12th Apr 2017, 12:20 PM
khaozavr
khaozavr - avatar
12 Answers
+ 5
@khao It exactly does. But by writing for b in bla() you kind of iterate through them. And remember that bla() itself does not take arguments, just returns the list of anonymous functions. Each of those functions take 1 as argument, because of b(1). And since those lambdas were not told to return anything, they just assume the last generated value, each. And this is what you print.
12th Apr 2017, 2:23 PM
Kuba SiekierzyƄski
Kuba SiekierzyƄski - avatar
+ 6
Only the last item in lambda is returned. It equals 2 and is printed 3 times in a row. If you used b(5) it should print 101010
12th Apr 2017, 1:26 PM
Kuba SiekierzyƄski
Kuba SiekierzyƄski - avatar
+ 6
@merkrafter Yes, exactly. And then it is iterated through, but does not specifically return anything.

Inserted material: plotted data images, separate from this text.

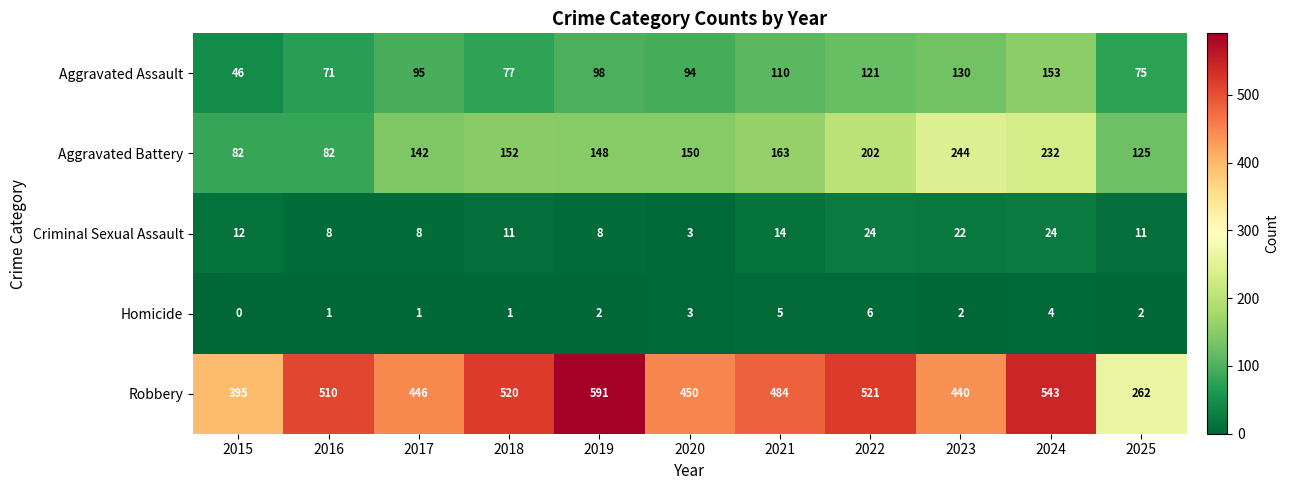

At which label is Aggravated Assault closest to 99?

2019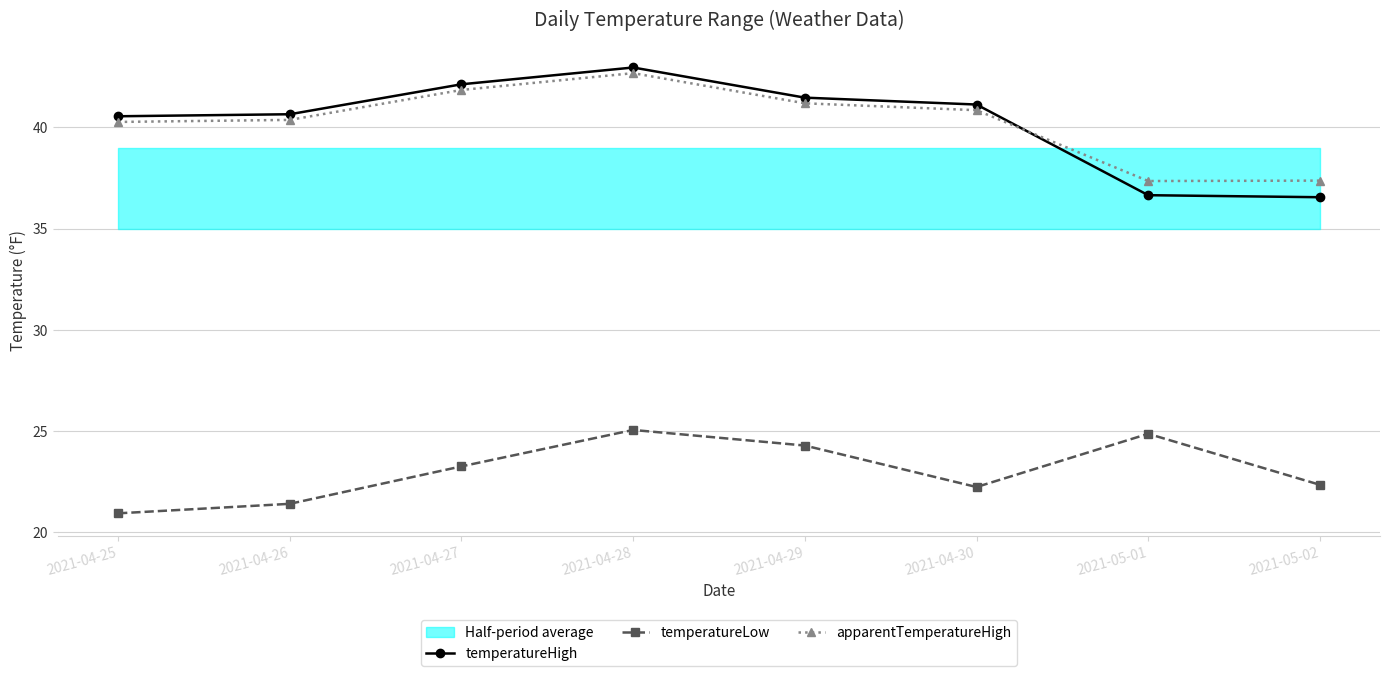

Reading left to right, list all the values displayed in this chart.

temperatureHigh: 2021-04-25=40.5	2021-04-26=40.6	2021-04-27=42.1	2021-04-28=43.0	2021-04-29=41.5	2021-04-30=41.1	2021-05-01=36.6	2021-05-02=36.5
temperatureLow: 2021-04-25=20.9	2021-04-26=21.4	2021-04-27=23.2	2021-04-28=25.1	2021-04-29=24.3	2021-04-30=22.2	2021-05-01=24.9	2021-05-02=22.3
apparentTemperatureHigh: 2021-04-25=40.3	2021-04-26=40.4	2021-04-27=41.9	2021-04-28=42.7	2021-04-29=41.2	2021-04-30=40.9	2021-05-01=37.4	2021-05-02=37.4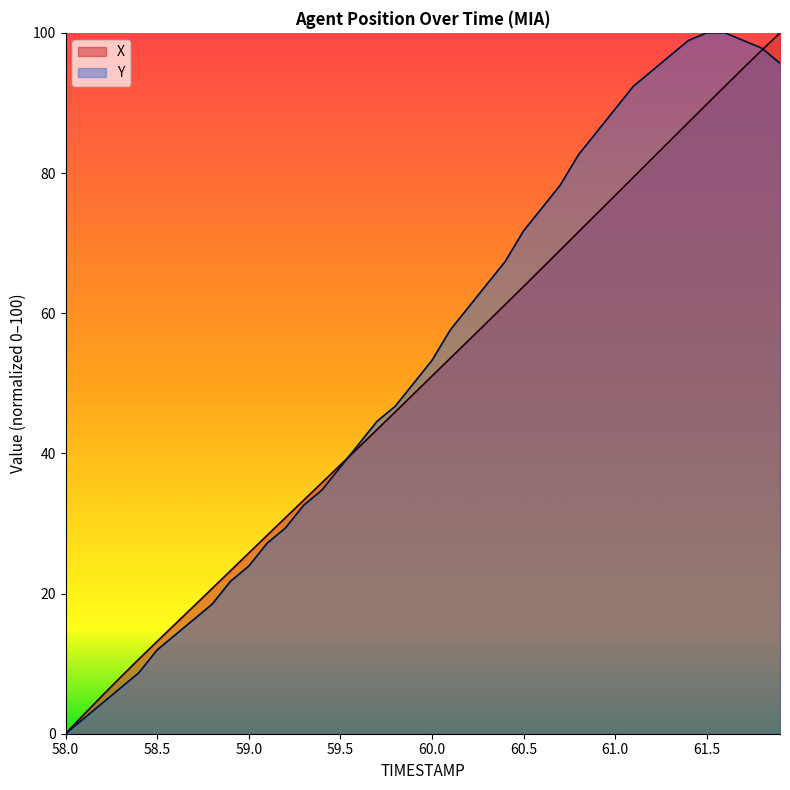

Between 59.9 and 58.5, which is larger?

59.9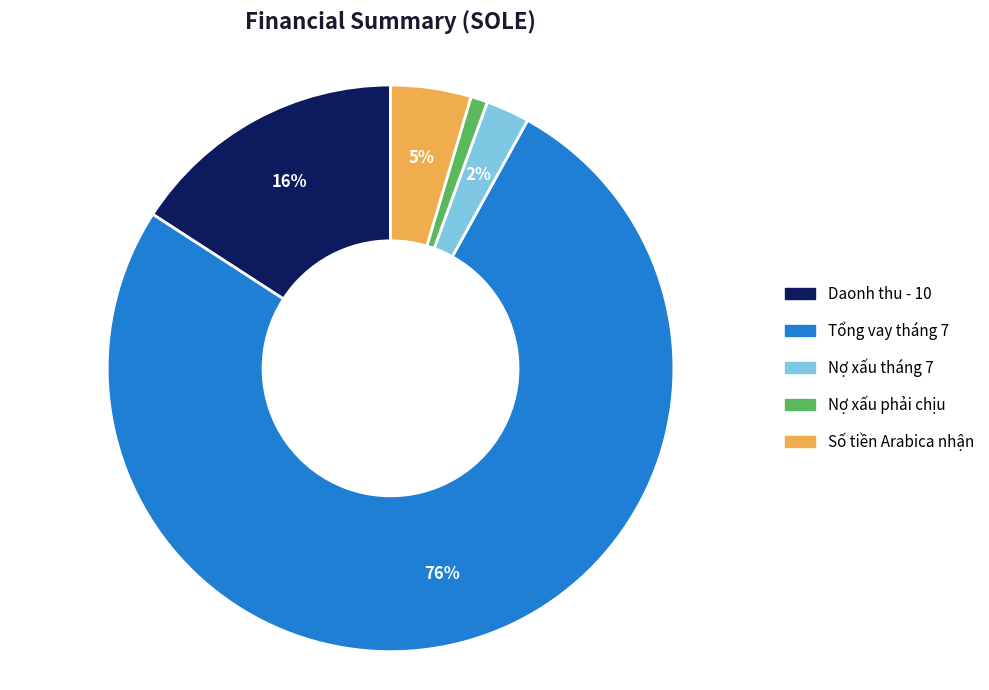

Which category has the biggest portion of the pie?

Tổng vay tháng 7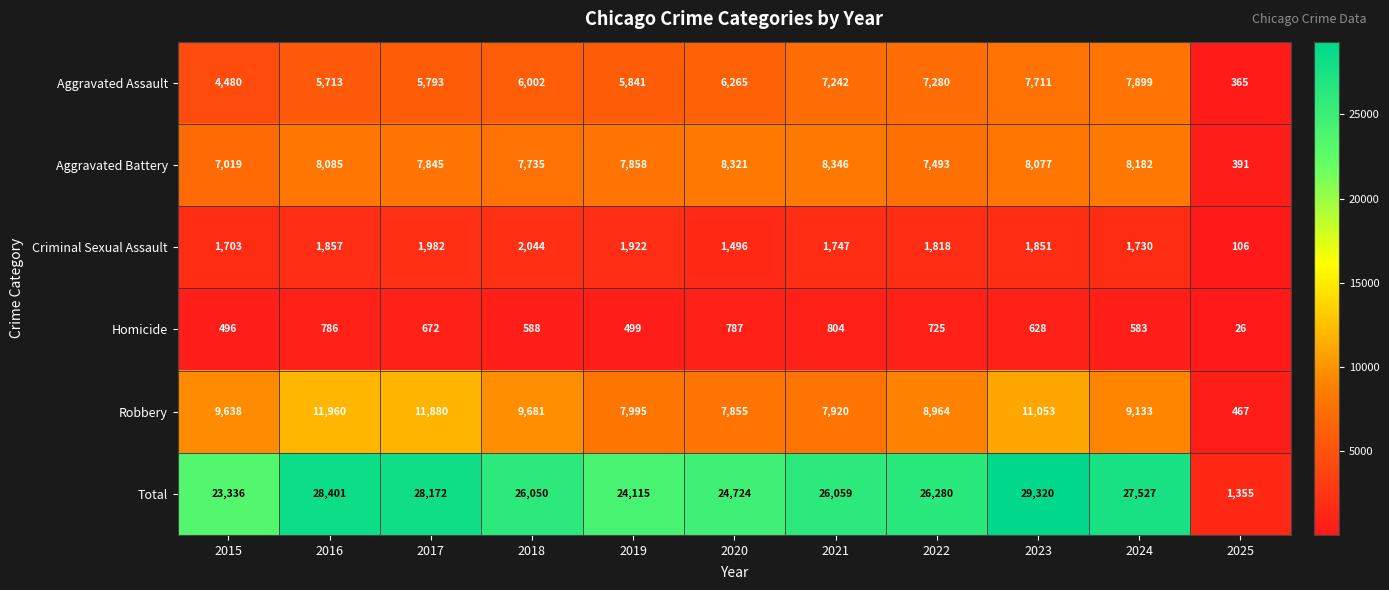

List the series in order of their peak value, lowest first.

Homicide, Criminal Sexual Assault, Aggravated Assault, Aggravated Battery, Robbery, Total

When done executing it just assumes the last value and this is the one that is printed.
12th Apr 2017, 2:37 PM
Kuba SiekierzyƄski
Kuba SiekierzyƄski - avatar
+ 4
I think its because x is string,so it will concat it 3 times
12th Apr 2017, 12:26 PM
Meharban Singh
Meharban Singh - avatar
+ 4
@khao, What would you like it to return? bla() itself does not take any argument, but is of a function class. If you call one of its instances (for b in bla()) AND you provide an argument (1), it goes to that function and carries out its iteration. When it's done, it returns the last value it reached, becuase you told it to return a value, not the function itself.
12th Apr 2017, 1:51 PM
Kuba SiekierzyƄski
Kuba SiekierzyƄski - avatar
+ 2
@Kuba, I thought my bla() would contain three different lambda functions, and when I pass an argument in a for loop, it would loop through these three funcs and produce respective outputs... Your explanation makes sense, but then I don't understand why each one instance of bla() doesn't produce a list of three lambdas, but an integer?
12th Apr 2017, 2:11 PM
khaozavr
khaozavr - avatar
+ 2
@Kuba ok, now I get it. The crucial missing bit for me was that the lambdas would assume the last value because not explicitly returning anything. Thanks a lot!
12th Apr 2017, 2:26 PM
khaozavr
khaozavr - avatar
+ 1
how is x string? isn't x = 1 here?
12th Apr 2017, 12:32 PM
khaozavr
khaozavr - avatar
+ 1
I don't know the answer (yet), but if you vary that n in range(n) (in your case it's n=3) you'll get str(n-1)*n as your output. So for n=4 the output is 3333 AND: print (type(b(1))) proofes that you get integers
12th Apr 2017, 12:48 PM
merkrafter
+ 1
@merkrafter yeah, it looks as if the n lambda funcs in the list returned by bla() are all the same, namely taking the last i in range, which is n-1. The question is why...
12th Apr 2017, 12:53 PM
khaozavr
khaozavr - avatar
+ 1
@Kuba but why is only the last lambda returned?
12th Apr 2017, 1:41 PM
khaozavr
khaozavr - avatar
+ 1
So bla() does NOT return [lambda x: 0*x, lambda x: 1*x, lambda x: 2*x] but [lambda x: i*x for... and that three times, right?